A 13-year-old pupil of Uganda Martyrs Namilyango Junior Boys School, Ethan Charles Mufuma who became the first African to win Junior Queen’s Commonwealth Essay Competition (QCEC) since 1883 is demanding state recognition.
Nathan Mckenzie, the chief operating officer of the Royal Commonwealth Society officially announced Mufuma as the winner of this year's competition on September 28.
Mufuma's poem, Okware Our Pandemic Epic beat 13,050 other junior category entries received from children across the Commonwealth countries.
During the virtual declaration by the Commonwealth essay writing committee in London, Mckenzie noted that Mufuma's piece was unanimously chosen by the panel of judges ahead of the others because of its perfect storyline, natural taste, and exceptional facts presented in poetry under the theme 'Community in the Commonwealth.'
Now, Mufuma says President Museveni should not only stop at awarding sports gold medalists but also him because he also raised the Ugandan flag high.
"We see so many of these people; the Cheptegei, the Chemutai, Kiprotich, who have done it and have even come back with gold medals, so I also want to have that dinner with the president. I also want to be appreciated by the president or even his wife the minister of Education Hon. Janet Kataha such that they may also appreciate me for this unusual thing I have done. I have broken a record for my country, Uganda. Being the best in the junior country in Africa, and being the very first African child to win the junior category is something outstanding. So I feel I should be appreciated by the government especially the president because it will bring history in my life," said Mufuma.
Mufuma says when meets the president, he will ask him for a scholarship that will help him become a cardiologist. He wants to save the parents of children born with heart complications from the hustle of flying to India for surgeries because he believes he will be able to do what the cardiologists in India do, here in Uganda.
Sr. Immaculate Nabukalu, Mufuma’s headteacher, says it has taken 138 years for the first African to win QCEC. She says it’s worthy for this continental success to be celebrated.
"He's the first African child to win this competition started in 1883 but since that time, no African child has ever shown or proved that he has the skills of writing. It is 138 years, and our child of Uganda has won the competition. So we want to congratulate our country Uganda because when the results were being read, they didn't say Mufuma of Namilyango Junior Boys, the message was sent to the embassy, the high commission here in Uganda to say; 'Uganda has won.' So this achievement is for this great country Uganda, this achievement is for the continent that we must celebrate," said Sr. Nabukalu.

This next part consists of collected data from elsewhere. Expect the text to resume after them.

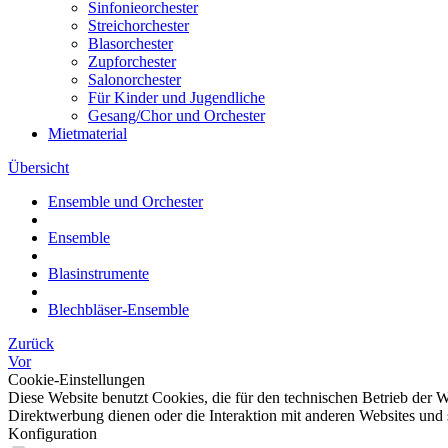
Sinfonieorchester
Streichorchester
Blasorchester
Zupforchester
Salonorchester
Für Kinder und Jugendliche
Gesang/Chor und Orchester
Mietmaterial
Übersicht
Ensemble und Orchester
Ensemble
Blasinstrumente
Blechbläser-Ensemble
Zurück
Vor
Cookie-Einstellungen
Diese Website benutzt Cookies, die für den technischen Betrieb der W
Direktwerbung dienen oder die Interaktion mit anderen Websites und 
Konfiguration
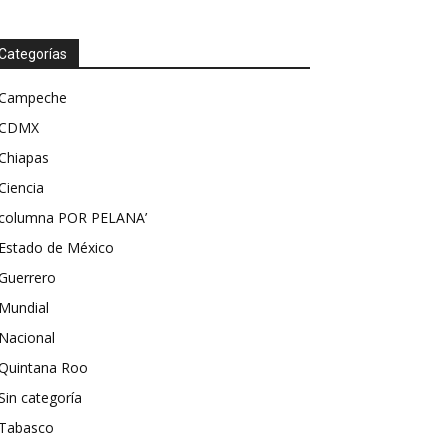
Categorías
Campeche
CDMX
Chiapas
Ciencia
columna POR PELANA’
Estado de México
Guerrero
Mundial
Nacional
Quintana Roo
Sin categoría
Tabasco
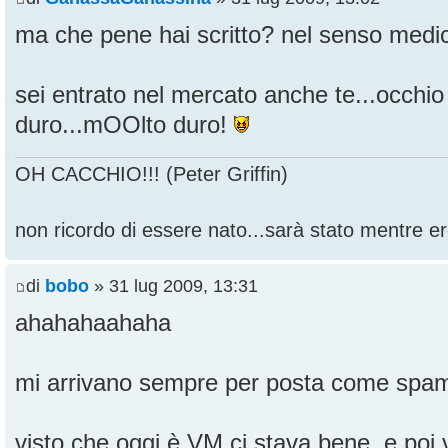
ma che pene hai scritto? nel senso medic
sei entrato nel mercato anche te...occhi
duro...mOOlto duro!
OH CACCHIO!!! (Peter Griffin)
non ricordo di essere nato...sarà stato mentre ero
di
bobo
» 31 lug 2009, 13:31
ahahahaahaha
mi arrivano sempre per posta come spam.
visto che oggi è VM ci stava bene, e poi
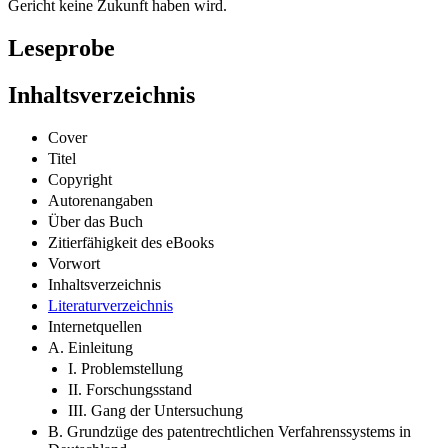
Gericht keine Zukunft haben wird.
Leseprobe
Inhaltsverzeichnis
Cover
Titel
Copyright
Autorenangaben
Über das Buch
Zitierfähigkeit des eBooks
Vorwort
Inhaltsverzeichnis
Literaturverzeichnis
Internetquellen
A. Einleitung
I. Problemstellung
II. Forschungsstand
III. Gang der Untersuchung
B. Grundzüge des patentrechtlichen Verfahrenssystems in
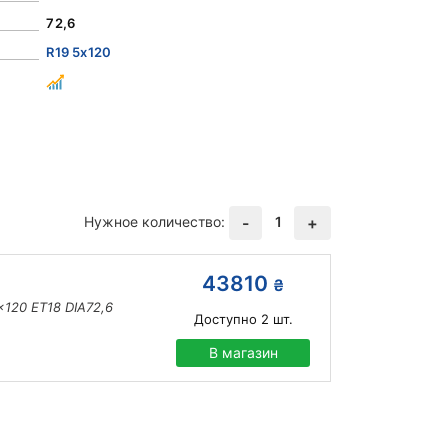
72,6
R19 5x120
Нужное количество:
1
-
+
43810
₴
120 ET18 DIA72,6
Доступно
2
шт.
В магазин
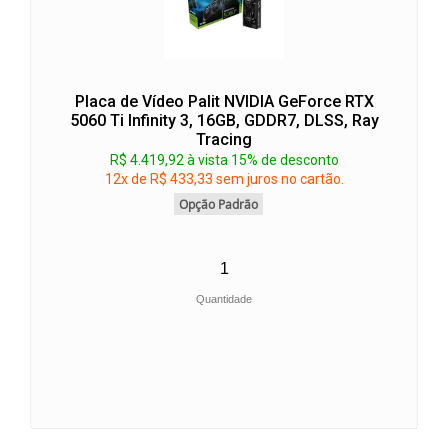
Placa de Vídeo Palit NVIDIA GeForce RTX
5060 Ti Infinity 3, 16GB, GDDR7, DLSS, Ray
Tracing
R$ 4.419,92 à vista 15% de desconto
12x de R$ 433,33 sem juros no cartão.
Opção Padrão
Quantidade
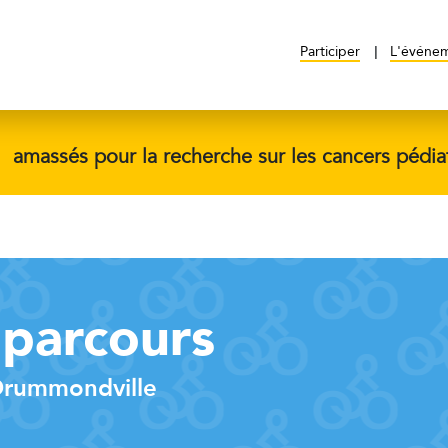
Participer
L'événe
$
amassés pour la recherche sur les cancers pédia
 parcours
 Drummondville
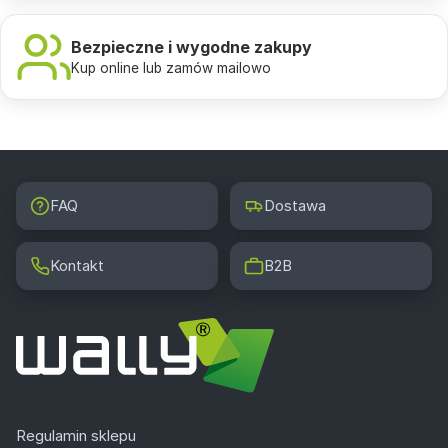
Bezpieczne i wygodne zakupy
Kup online lub zamów mailowo
FAQ
Dostawa
Kontakt
B2B
Regulamin sklepu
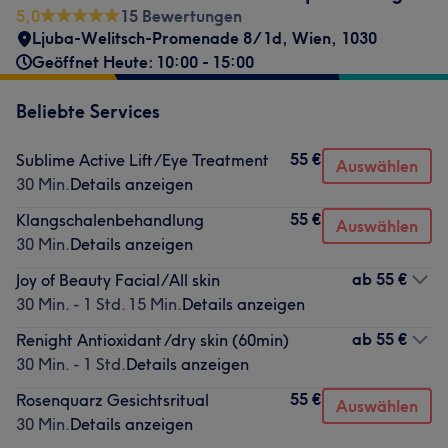
5,0
15 Bewertungen
Ljuba-Welitsch-Promenade 8/1d, Wien
,
1030
Geöffnet Heute: 10:00 - 15:00
Beliebte Services
55 €
Sublime Active Lift/Eye Treatment
Auswählen
30 Min.
Details anzeigen
55 €
Klangschalenbehandlung
Auswählen
30 Min.
Details anzeigen
ab
55 €
Joy of Beauty Facial/All skin
30 Min. - 1 Std. 15 Min.
Details anzeigen
ab
55 €
Renight Antioxidant /dry skin (60min)
30 Min. - 1 Std.
Details anzeigen
55 €
Rosenquarz Gesichtsritual
Auswählen
30 Min.
Details anzeigen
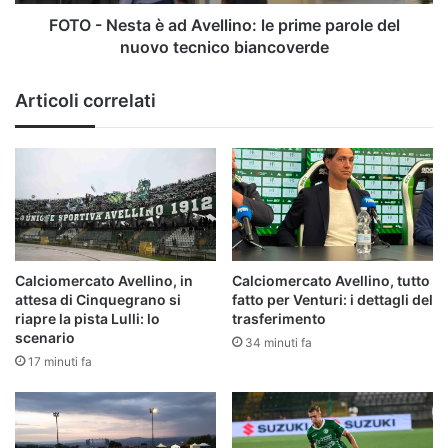
parole
del
FOTO - Nesta è ad Avellino: le prime parole del
nuovo
nuovo tecnico biancoverde
tecnico
biancoverde
Articoli correlati
Calciomercato Avellino, in
Calciomercato Avellino, tutto
attesa di Cinquegrano si
fatto per Venturi: i dettagli del
riapre la pista Lulli: lo
trasferimento
scenario
34 minuti fa
17 minuti fa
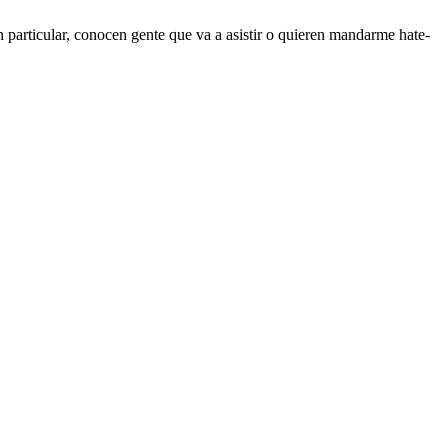
en particular, conocen gente que va a asistir o quieren mandarme hate-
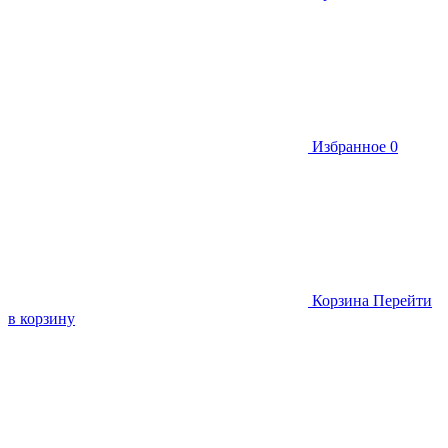
Избранное
0
Корзина
Перейти
в корзину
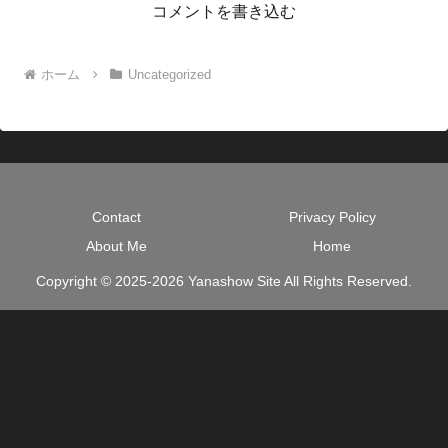
コメントを書き込む
ホーム
Uncategorized
Contact
Privacy Policy
About Me
Home
Copyright © 2025-2026 Yanashow Site All Rights Reserved.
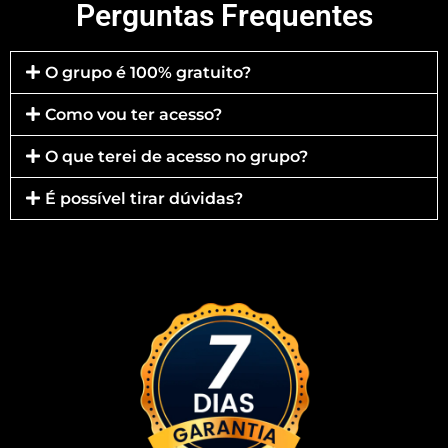
Perguntas Frequentes
O grupo é 100% gratuito?
Como vou ter acesso?
O que terei de acesso no grupo?
É possível tirar dúvidas?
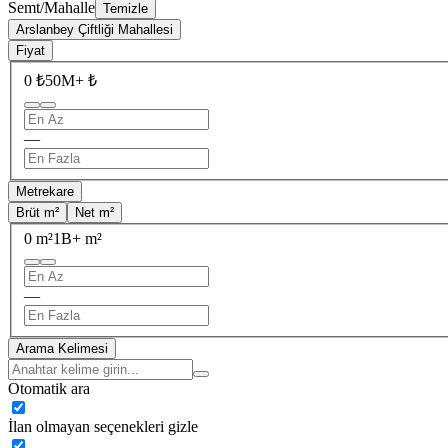
Semt/Mahalle
Temizle
Arslanbey Çiftliği Mahallesi
Fiyat
0 ₺
50M+ ₺
—
Metrekare
Brüt m²
Net m²
0 m²
1B+ m²
—
Arama Kelimesi
Otomatik ara
İlan olmayan seçenekleri gizle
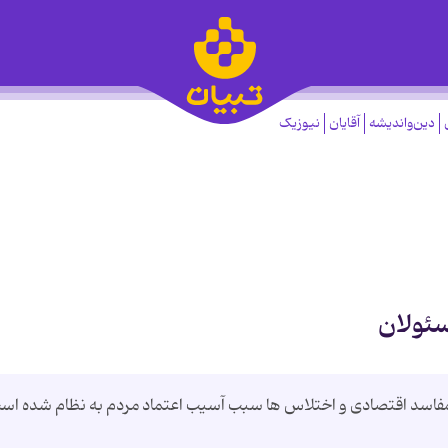
دین‌واندیشه
آقایان
نیوزیک
سئولان
مفاسد اقتصادی و اختلاس ها سبب آسیب اعتماد مردم به نظام شده اس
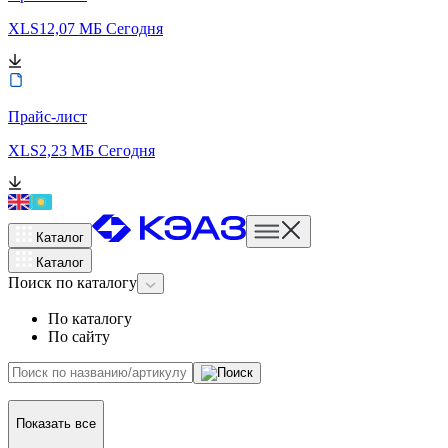
XLS
12,07 МБ
Сегодня
Прайс-лист
XLS
2,23 МБ
Сегодня
Каталог
Каталог
Поиск
по каталогу
По каталогу
По сайту
Показать все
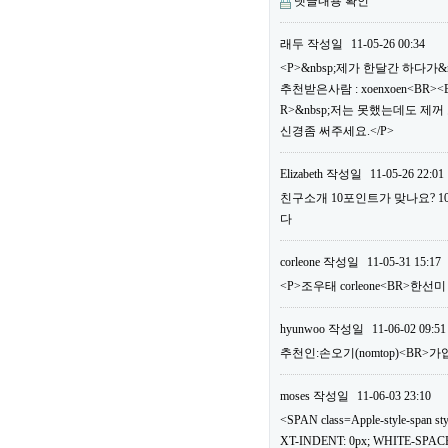
댓글내용 확인
래두
작성일
11-05-26 00:34
<P>&nbsp;제가 한달간 하다가&
추천받은사람 : xoenxoen<B
R>&nbsp;저는 못했는데도 제
신경좀 써주세요.</P>
Elizabeth
작성일
11-05-26 22:01
친구소개 10포인트가 맞나요? 
다
corleone
작성일
11-05-31 15:17
<P>조우태 corleone<BR>한선
hyunwoo
작성일
11-06-02 09:51
추천인:손오기(nomtop)<BR>가
moses
작성일
11-06-03 23:10
<SPAN class=Apple-style-span
XT-INDENT: 0px; WHITE-SPACE: 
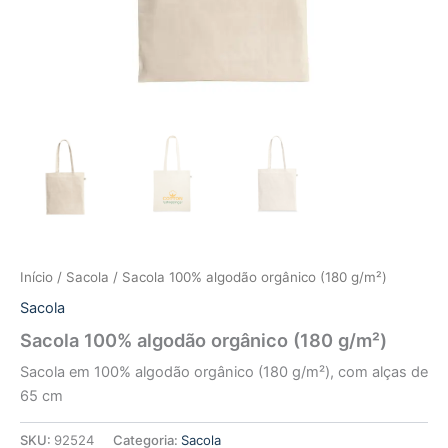
Início
/
Sacola
/ Sacola 100% algodão orgânico (180 g/m²)
Sacola
Sacola 100% algodão orgânico (180 g/m²)
Sacola em 100% algodão orgânico (180 g/m²), com alças de
65 cm
SKU:
92524
Categoria:
Sacola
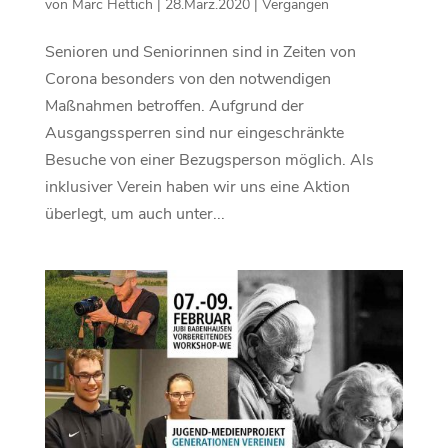
von
Marc Hettich
|
28.März.2020
|
Vergangen
Senioren und Seniorinnen sind in Zeiten von
Corona besonders von den notwendigen
Maßnahmen betroffen. Aufgrund der
Ausgangssperren sind nur eingeschränkte
Besuche von einer Bezugsperson möglich. Als
inklusiver Verein haben wir uns eine Aktion
überlegt, um auch unter...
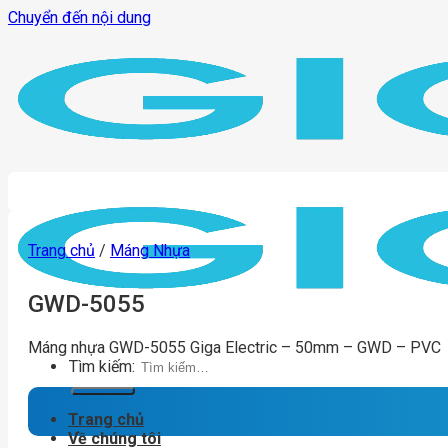
Chuyển đến nội dung
Trang chủ
/
Máng Nhựa
GWD-5055
Máng nhựa GWD-5055 Giga Electric – 50mm – GWD – PVC
Tìm kiếm:
Trang chủ
Về chúng tôi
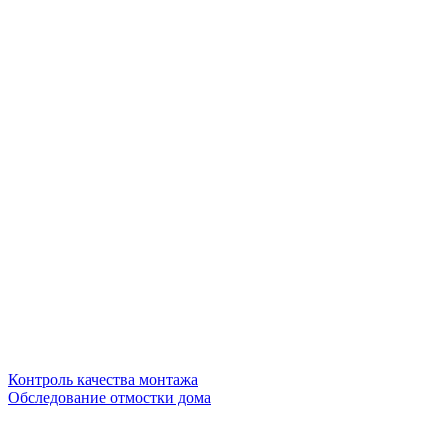
Контроль качества монтажа
Обследование отмостки дома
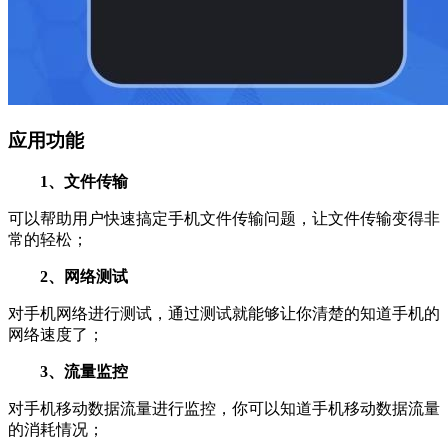
应用功能
1、文件传输
可以帮助用户快速搞定手机文件传输问题，让文件传输变得非
常的轻松；
2、网络测试
对手机网络进行测试，通过测试就能够让你清楚的知道手机的
网络速度了；
3、流量监控
对手机移动数据流量进行监控，你可以知道手机移动数据流量
的消耗情况；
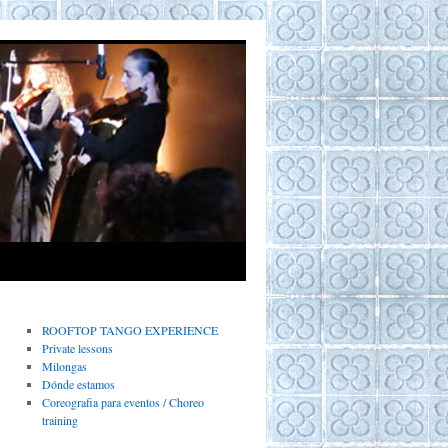
ROOFTOP TANGO EXPERIENCE
Private lessons
Milongas
Dónde estamos
Coreografia para eventos / Choreo
training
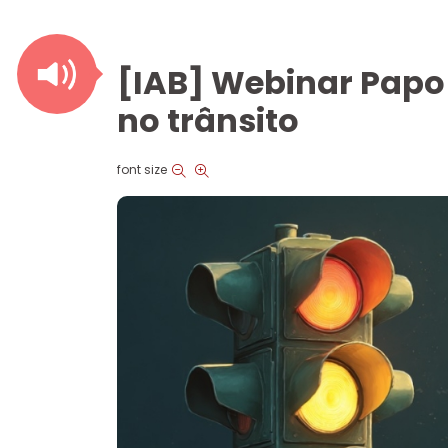
[IAB] Webinar Papo 
no trânsito
font size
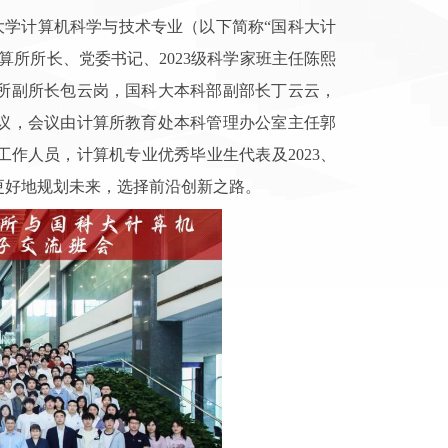
学院大学计算机科学与技术专业（以下简称“国科大计
所所长、党委书记、2023级科学家班主任陈熙
所副所长包云岗，国科大本科部副部长丁云云，
议，会议由计算所教育处本科管理办公室主任郭
作人员，计算机专业优秀毕业生代表及2023、
更好地规划未来，选择前沿创新之路。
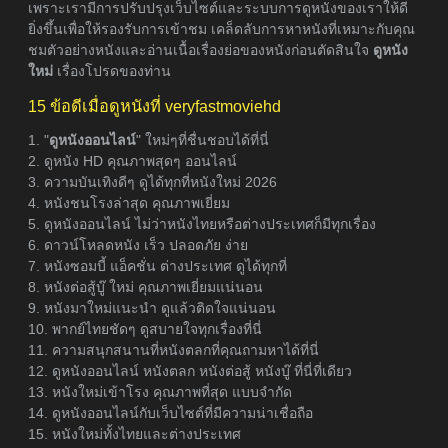
เพราะเรามีการปรับปรุงเว็บไซต์และระบบการดูหนังของเราให้ดี
ยิ่งขึ้นเพื่อให้รองรับการเข้าชม เคล็ดลับการหาหนังที่เหมาะกับคุณ
ชมตัวอย่างหนังและอ่านเนื้อเรื่องย่อของหนังก่อนตัดสินใจ
ดูหนัง
ใหม่
เรื่องโปรดของท่าน
15 ข้อดีเมื่อดูหนังที่ veryfastmoviehd
1. "
ดูหนังออนไลน์
" ใหม่ๆที่ชื่นชอบได้ที่นี่
2. ดูหนัง HD คุณภาพสุดๆ ออนไลน์
3. ความบันเทิงดีๆ ดูได้ทุกที่หนังใหม่ 2026
4. หนังชนโรงล่าสุด คุณภาพเยี่ยม
5. ดูหนังออนไลน์ ไม่ว่าหนังไทยหรือต่างประเทศก็มีทุกเรื่อง
6. ดาวน์โหลดหนัง เร็ว ปลอดภัย ง่าย
7. หนังซอมบี้ แอ็คชั่น ต่างประเทศ ดูได้ทุกที่
8. หนังต่อสู้บู๊ ใหม่ คุณภาพเยี่ยมแน่นอน
9. หนังมาใหม่แนะนำ ดูแล้วติดใจแน่นอน
10. พากย์ไทยชัดๆ ดูสบายใจทุกเรื่องที่นี่
11. ความสนุกสนานที่หนังตลกที่คุณถามหาได้ที่นี่
12. ดูหนังออนไลน์ หนังตลก หนังต่อสู้ หนังบู๊ ที่นี่ที่เดียว
13. หนังใหม่เข้าโรง คุณภาพที่สุด แบบจำกัด
14. ดูหนังออนไลน์กับเว็บไซต์ที่มีความน่าเชื่อถือ
15. หนังใหม่ทั้งไทยและต่างประเทศ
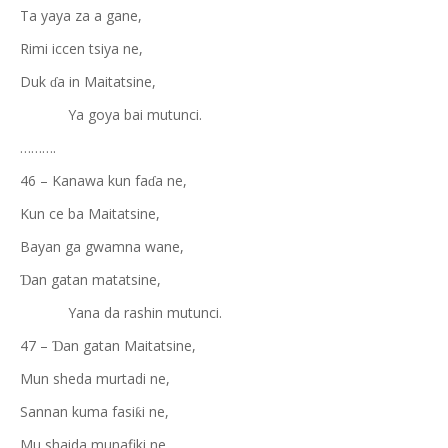
Ta yaya za a gane,
Rimi iccen tsiya ne,
Duk
a in Maitatsine,
ɗ
Ya goya bai mutunci.
……….
46 – Kanawa kun fa
a ne,
ɗ
Kun ce ba Maitatsine,
Bayan ga gwamna wane,
an gatan matatsine,
Ɗ
Yana da rashin mutunci.
47 –
an gatan Maitatsine,
Ɗ
Mun sheda murtadi ne,
Sannan kuma fasi
i ne,
ƙ
Mu shaida munafiki ne,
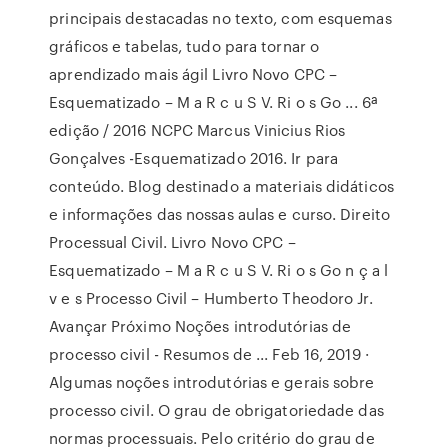
principais destacadas no texto, com esquemas
gráficos e tabelas, tudo para tornar o
aprendizado mais ágil Livro Novo CPC –
Esquematizado – M a R c u S V. Ri o s Go ... 6ª
edição / 2016 NCPC Marcus Vinicius Rios
Gonçalves -Esquematizado 2016. Ir para
conteúdo. Blog destinado a materiais didáticos
e informações das nossas aulas e curso. Direito
Processual Civil. Livro Novo CPC –
Esquematizado – M a R c u S V. Ri o s Go n ç a l
v e s Processo Civil – Humberto Theodoro Jr.
Avançar Próximo Noções introdutórias de
processo civil - Resumos de ... Feb 16, 2019 ·
Algumas noções introdutórias e gerais sobre
processo civil. O grau de obrigatoriedade das
normas processuais. Pelo critério do grau de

She says schools must stop putting emphasis only on seeing pupils and students pass with distinctions, but focus on developing all the children’s skills that will help them stand out whenever they go.
Moses Kibuuka, Mufuuma’s teacher says English language teachers must also help their learners to speak, write and compete. He says learners should also be made to love the language.
"If you trace the history of language, language is supposed to be trained and written. It is only that in Uganda, we limit ourselves to passing exams, and then that is the end of the success. So, this victory is telling the rest of the world that when you're training children language, let them speak and let them write and let them compete. Because when you weigh yourself on a competiting scale is when you can tell this is where I stand. So it is not a one-day thing that you come and bump into things and the victory is upon you. No, it is something you do with children. It is building, it is not like you complete the syllabus and then you bring exams. This is an art," said Kibuuka.
Mufuma says it took him over a month developing his award-winning piece 'Okware Our Pandemic Epic'. under the topic 'Tell a story of how you or someone you know helped others during the pandemic.'
The Queen's Commonwealth Essay writing competition is the oldest essay writing competition for schools in the world. Every year, participants from all Commonwealth countries and beyond, take part in both the junior category which has participants below 14 years, and the senior category of 14-18 years. Submissions are made by 30th June and the results take about three months to be released.
The winner and runners-up in each category win a trip to London where they spend a week touring different sites before gathering for the prize-giving ceremony. In Uganda, only 48 learners participated in the 2021 edition.
Sr. Nabukalu says other recognized writers from Namilyango Junior Boys are; Michael Victor Mugerwa, Verity Muwanguzi and Emran Mulindwa who are silver award winners. Hillary Ssekiranda he won a Bronze award and Humphrey Muwanga a certificate of participation.